Its an interesting point the way security is usually given as the reason not to adopt many things that are people/web 2.0 oriented. in the post today ‘mind the gap’ i comment on the difference between the ‘rules’ that the IT dept was established under and how that makes this the only reasonable answer that they can give. On the other hand if a company openly provides price and delivery for its products on the web rather than negotiating on a phone call is that risking commercial information?
I am relaxed about it being public knowledge what i am paid why because i think it is fair within the market rates from what i see on surveys and acceptable to my colleagues but thats certainly not the norm for a UK employee as this is normally thought to be ‘secret’ for good commercial practice.
My point is that we may have to rethink what really needs to be secure on a military basis of when speed is more important than absolute security.
Hi,
I had used the google wave as a part of there developer preview. Well I would rather like to say it a tool which is enabling an user to participate in various stream of discussions. Well it is a new way of communication which is effectively catering the privacy, security and other aspects we care about.

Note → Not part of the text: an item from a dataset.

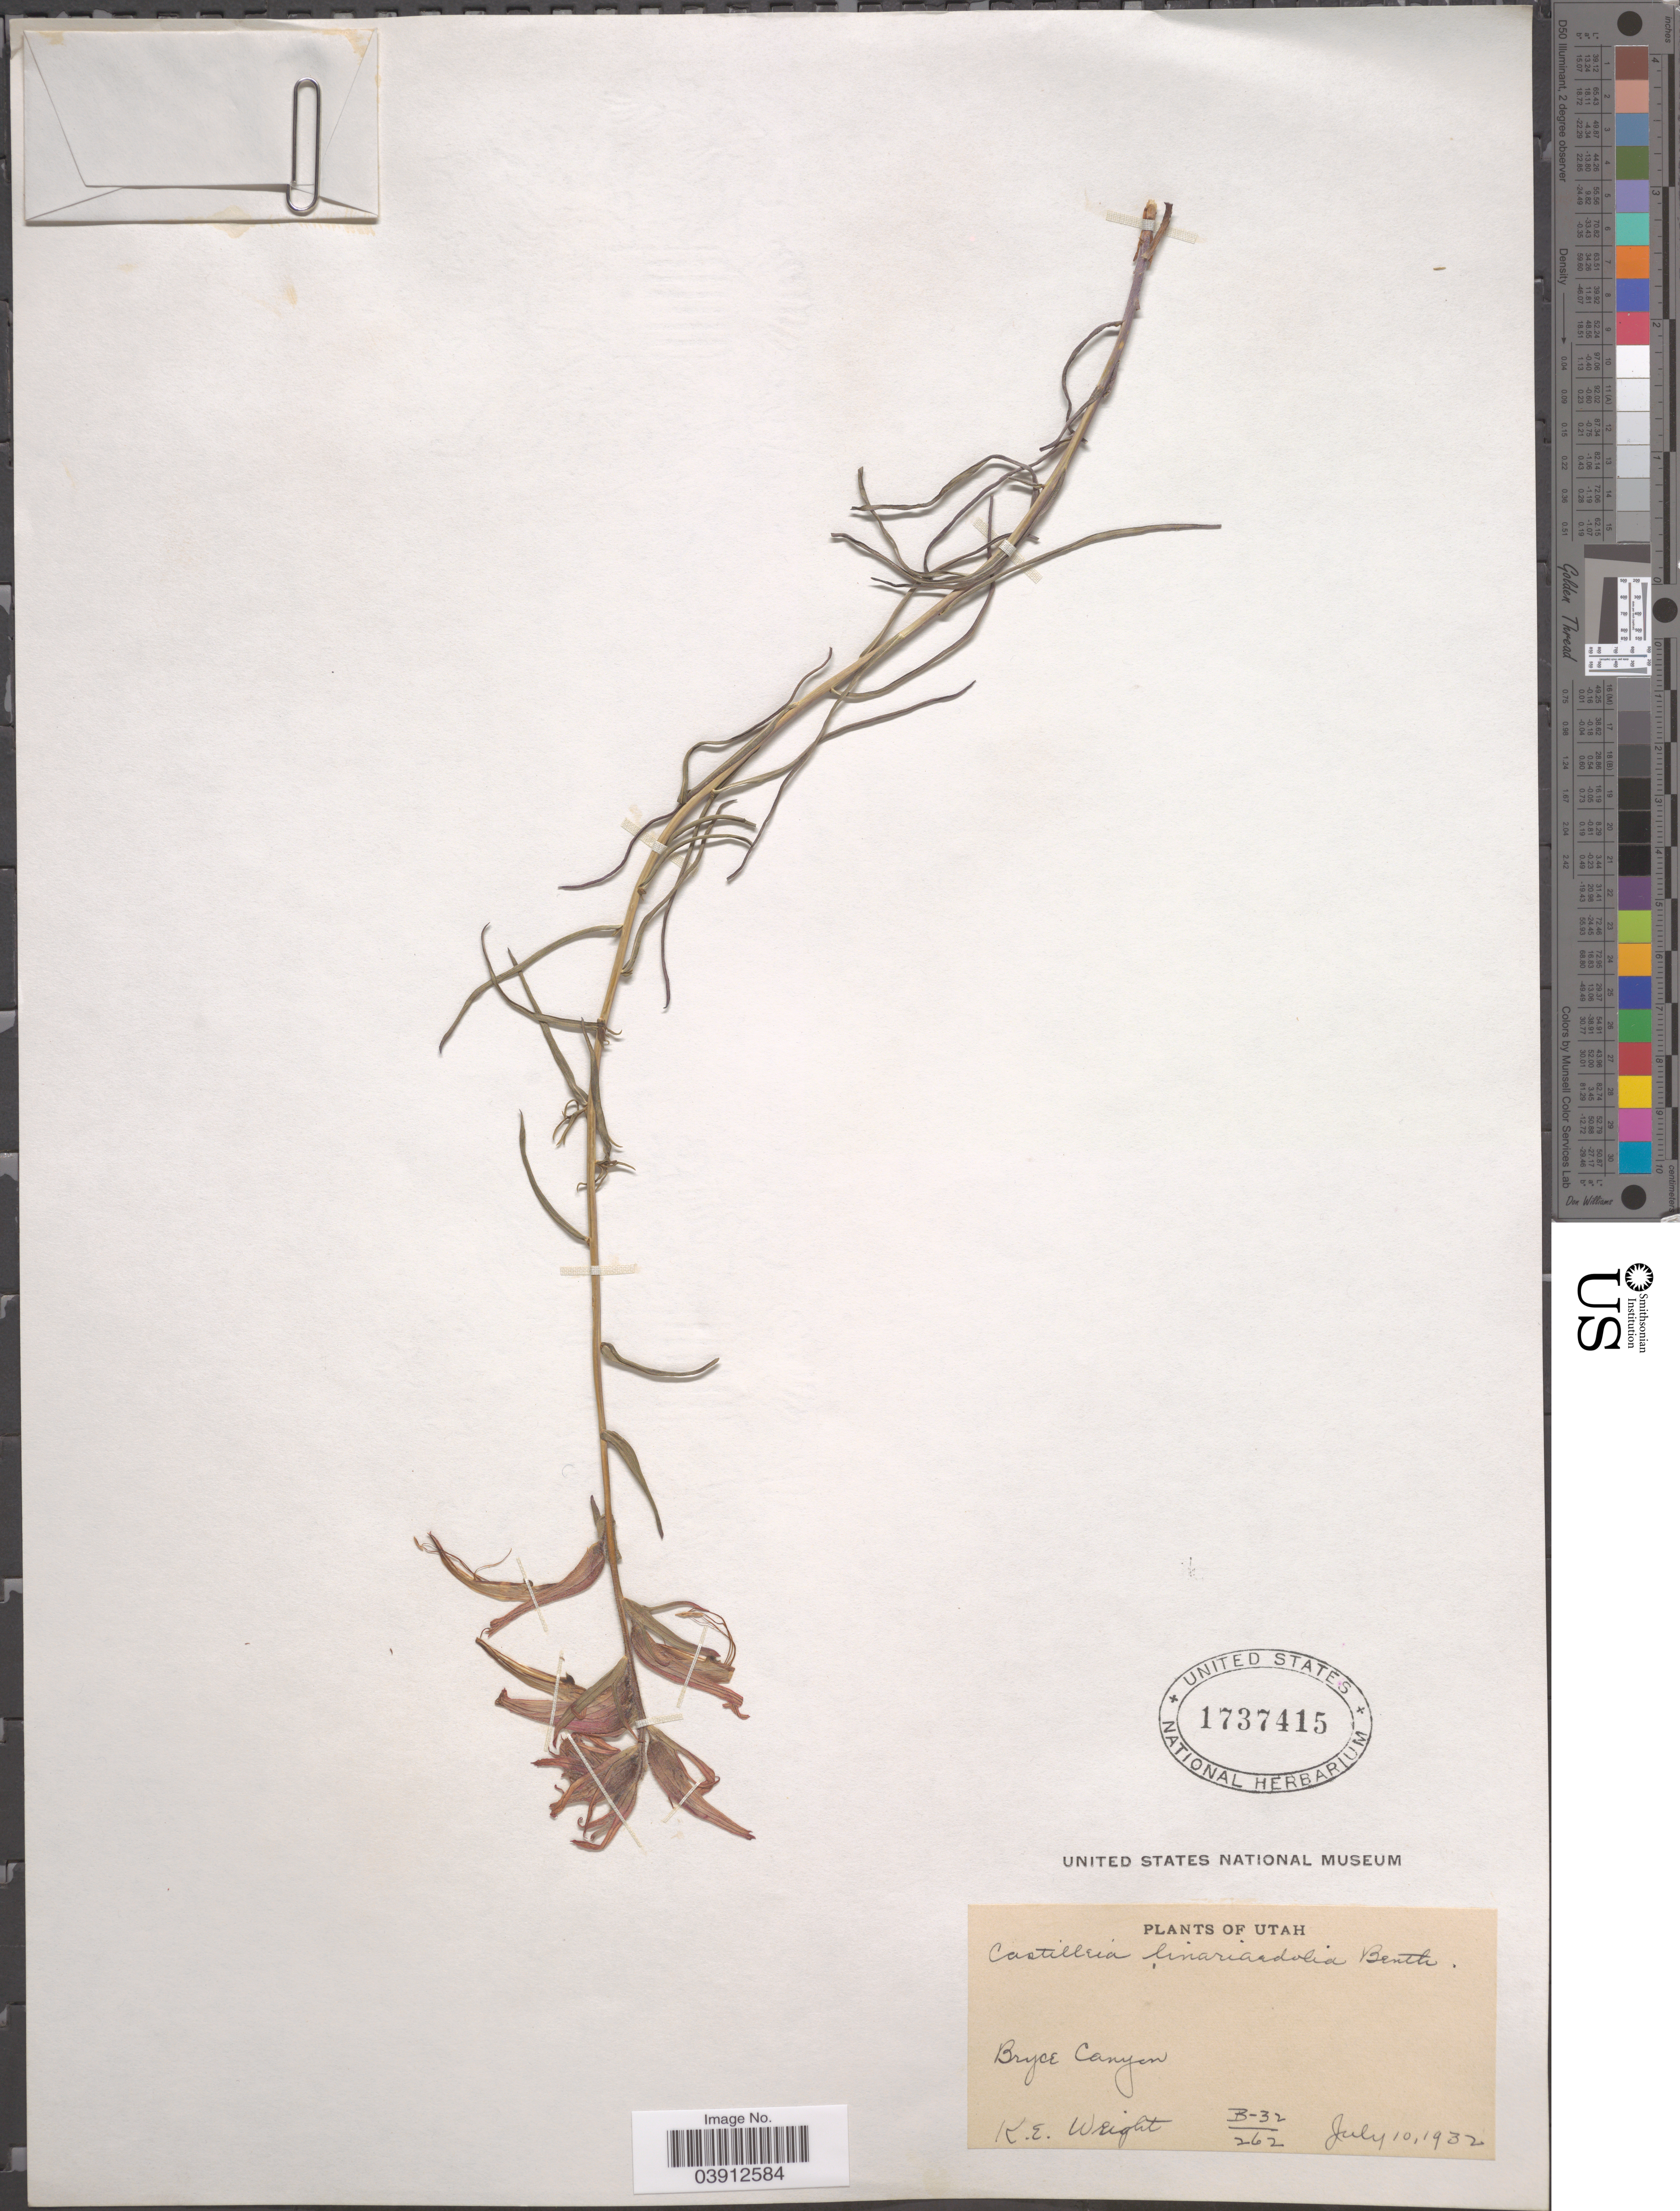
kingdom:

In wave your inbox will be not consist of emails but with various private and public waves meant for you. You can create filters and search for the wave of your interest and participate.
Hi Kumar
this sounds very interesting as you actually have the benefit of personal experience. My take is that it allows you to communicate by topic as opposed to traditional email which is by person. is that correct? love to hear more of your personal view of the ‘experience’.
andy
well thats very kind of you Mike, and please join the party and post thoughts and comments too!